> **DIRECTIONS FOR THIS TASK**: Rewrite the records from the beginning through the line containing "fell 4.6% on 11/15/22.", replacing "great" with "strong" and leaving everything else unchanged.

Records in a dataset:

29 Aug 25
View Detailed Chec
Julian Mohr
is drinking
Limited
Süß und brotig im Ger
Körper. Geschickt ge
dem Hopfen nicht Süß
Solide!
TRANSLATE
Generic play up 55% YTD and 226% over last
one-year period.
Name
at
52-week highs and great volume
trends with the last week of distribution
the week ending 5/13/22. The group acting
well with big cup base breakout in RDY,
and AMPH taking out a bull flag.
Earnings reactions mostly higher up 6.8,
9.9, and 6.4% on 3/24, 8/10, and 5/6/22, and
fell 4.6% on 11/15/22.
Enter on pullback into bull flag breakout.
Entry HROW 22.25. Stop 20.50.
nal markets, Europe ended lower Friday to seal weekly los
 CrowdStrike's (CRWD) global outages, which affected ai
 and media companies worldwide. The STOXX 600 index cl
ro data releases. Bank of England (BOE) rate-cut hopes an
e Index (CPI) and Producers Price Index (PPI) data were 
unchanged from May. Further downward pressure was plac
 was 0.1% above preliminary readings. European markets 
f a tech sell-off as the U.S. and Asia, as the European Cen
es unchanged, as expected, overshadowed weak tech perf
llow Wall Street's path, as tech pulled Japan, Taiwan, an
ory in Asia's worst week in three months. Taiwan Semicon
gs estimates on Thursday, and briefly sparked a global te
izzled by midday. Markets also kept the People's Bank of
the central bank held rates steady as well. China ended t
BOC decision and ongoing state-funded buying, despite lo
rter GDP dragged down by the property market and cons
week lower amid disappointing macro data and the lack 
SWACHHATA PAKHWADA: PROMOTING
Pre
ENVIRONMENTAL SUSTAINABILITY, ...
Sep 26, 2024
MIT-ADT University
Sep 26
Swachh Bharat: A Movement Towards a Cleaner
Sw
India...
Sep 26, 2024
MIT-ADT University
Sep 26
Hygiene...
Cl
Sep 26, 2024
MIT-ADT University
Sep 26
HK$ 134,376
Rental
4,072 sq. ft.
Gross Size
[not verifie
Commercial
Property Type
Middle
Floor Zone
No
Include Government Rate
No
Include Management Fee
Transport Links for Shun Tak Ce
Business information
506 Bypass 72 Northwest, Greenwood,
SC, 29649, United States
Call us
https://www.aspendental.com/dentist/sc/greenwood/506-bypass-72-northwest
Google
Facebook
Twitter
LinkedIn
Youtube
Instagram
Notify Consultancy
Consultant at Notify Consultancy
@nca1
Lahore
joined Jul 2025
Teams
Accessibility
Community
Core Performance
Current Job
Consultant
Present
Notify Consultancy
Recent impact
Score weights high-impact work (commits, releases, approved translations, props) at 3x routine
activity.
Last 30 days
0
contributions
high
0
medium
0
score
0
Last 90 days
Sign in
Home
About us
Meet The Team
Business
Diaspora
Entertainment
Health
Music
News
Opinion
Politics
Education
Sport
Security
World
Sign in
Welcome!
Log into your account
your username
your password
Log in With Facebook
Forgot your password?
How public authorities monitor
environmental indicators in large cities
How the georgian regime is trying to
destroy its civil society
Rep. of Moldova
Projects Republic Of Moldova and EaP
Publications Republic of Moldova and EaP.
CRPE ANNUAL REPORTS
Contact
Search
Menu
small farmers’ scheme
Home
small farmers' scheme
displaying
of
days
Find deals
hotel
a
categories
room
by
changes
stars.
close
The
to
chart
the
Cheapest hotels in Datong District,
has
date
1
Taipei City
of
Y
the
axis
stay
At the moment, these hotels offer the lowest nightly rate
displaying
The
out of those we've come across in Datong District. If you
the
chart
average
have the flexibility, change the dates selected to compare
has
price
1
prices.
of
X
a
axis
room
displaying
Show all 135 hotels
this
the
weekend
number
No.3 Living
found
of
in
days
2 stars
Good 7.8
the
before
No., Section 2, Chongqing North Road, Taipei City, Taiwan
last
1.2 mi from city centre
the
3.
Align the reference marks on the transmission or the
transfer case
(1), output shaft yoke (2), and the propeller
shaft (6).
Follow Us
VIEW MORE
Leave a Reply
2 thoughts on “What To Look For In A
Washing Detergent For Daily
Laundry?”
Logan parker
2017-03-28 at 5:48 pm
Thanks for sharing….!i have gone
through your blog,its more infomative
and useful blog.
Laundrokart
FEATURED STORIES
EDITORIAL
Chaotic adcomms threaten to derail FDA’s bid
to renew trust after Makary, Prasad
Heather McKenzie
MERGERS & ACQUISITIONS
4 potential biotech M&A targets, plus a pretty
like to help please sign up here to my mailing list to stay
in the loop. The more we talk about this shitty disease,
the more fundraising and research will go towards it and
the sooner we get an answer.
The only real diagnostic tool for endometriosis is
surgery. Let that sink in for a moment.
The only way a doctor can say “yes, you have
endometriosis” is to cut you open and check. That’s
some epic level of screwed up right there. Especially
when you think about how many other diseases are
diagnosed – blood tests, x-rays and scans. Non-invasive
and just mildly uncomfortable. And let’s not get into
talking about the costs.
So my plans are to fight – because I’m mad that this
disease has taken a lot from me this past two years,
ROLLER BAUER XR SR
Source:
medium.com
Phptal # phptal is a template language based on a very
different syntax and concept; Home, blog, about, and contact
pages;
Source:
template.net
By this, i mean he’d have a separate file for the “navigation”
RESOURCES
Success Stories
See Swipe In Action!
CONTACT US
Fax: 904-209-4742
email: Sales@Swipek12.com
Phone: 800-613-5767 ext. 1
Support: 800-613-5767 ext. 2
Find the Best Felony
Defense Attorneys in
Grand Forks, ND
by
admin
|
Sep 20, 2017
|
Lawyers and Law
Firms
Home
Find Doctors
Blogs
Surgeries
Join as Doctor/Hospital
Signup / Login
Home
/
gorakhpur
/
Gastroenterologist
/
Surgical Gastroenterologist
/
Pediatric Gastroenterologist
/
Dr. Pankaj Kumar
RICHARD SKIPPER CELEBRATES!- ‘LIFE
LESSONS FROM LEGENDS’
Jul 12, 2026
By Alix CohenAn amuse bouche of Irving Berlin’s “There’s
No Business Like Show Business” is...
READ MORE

> **WRITTEN SOLUTION**:
29 Aug 25
View Detailed Chec
Julian Mohr
is drinking
Limited
Süß und brotig im Ger
Körper. Geschickt ge
dem Hopfen nicht Süß
Solide!
TRANSLATE
Generic play up 55% YTD and 226% over last
one-year period.
Name
at
52-week highs and strong volume
trends with the last week of distribution
the week ending 5/13/22. The group acting
well with big cup base breakout in RDY,
and AMPH taking out a bull flag.
Earnings reactions mostly higher up 6.8,
9.9, and 6.4% on 3/24, 8/10, and 5/6/22, and
fell 4.6% on 11/15/22.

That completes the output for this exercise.